**What to do**
Rewrite these lines with "Demander un devis" changed to "Obtenir un devis" and everything else left as it is. Leave the pictures out of your answer.

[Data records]
----
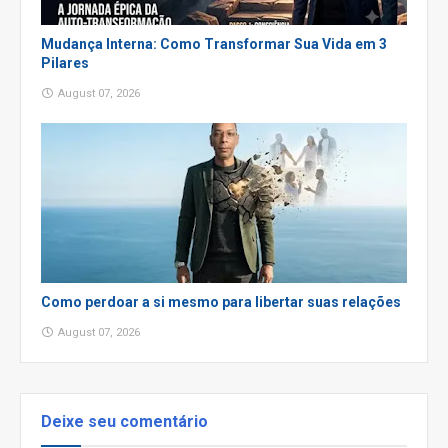
Mudança Interna: Como Transformar Sua Vida em 3
Pilares
August 07, 2026
Como perdoar a si mesmo para libertar suas relações
August 07, 2026
Deixe seu comentário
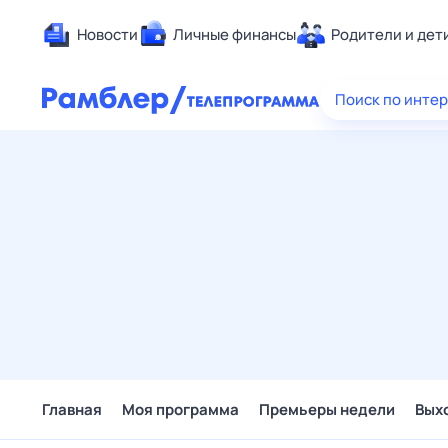
Новости
Личные финансы
Родители и дет
Здоровье
Поиск по инте
Развлечен
Дом и уют
Спорт
Карьера
Авто
Технологи
Жизненные
Сберегаем
Гороскопы
Главная
Моя программа
Премьеры недели
Вых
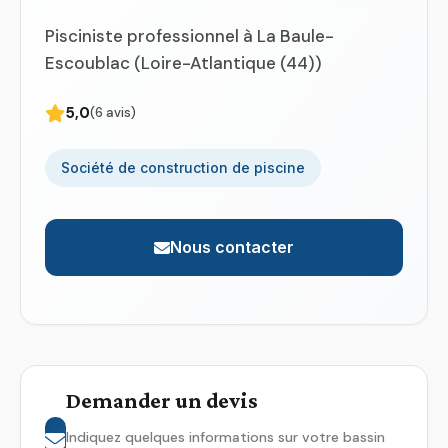
Pisciniste professionnel à La Baule-
Escoublac (Loire-Atlantique (44))
5,0
(6 avis)
Société de construction de piscine
Nous contacter
Demander un devis
Indiquez quelques informations sur votre bassin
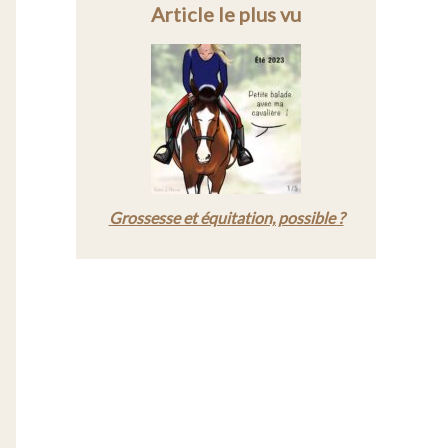
Article le plus vu
Grossesse et équitation, possible ?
----
**Answer to this task**
Mudança Interna: Como Transformar Sua Vida em 3
Pilares
August 07, 2026
Como perdoar a si mesmo para libertar suas relações
August 07, 2026
Deixe seu comentário
Новости
Личные финансы
Родители и дет
Здоровье
Поиск по инте
Развлечен
Дом и уют
Спорт
Карьера
Авто
Технологи
Жизненные
Сберегаем
Гороскопы
Главная
Моя программа
Премьеры недели
Вых
Pisciniste professionnel à La Baule-
Escoublac (Loire-Atlantique (44))
5,0
(6 avis)
Société de construction de piscine
Nous contacter
Obtenir un devis
Indiquez quelques informations sur votre bassin
Article le plus vu
Grossesse et équitation, possible ?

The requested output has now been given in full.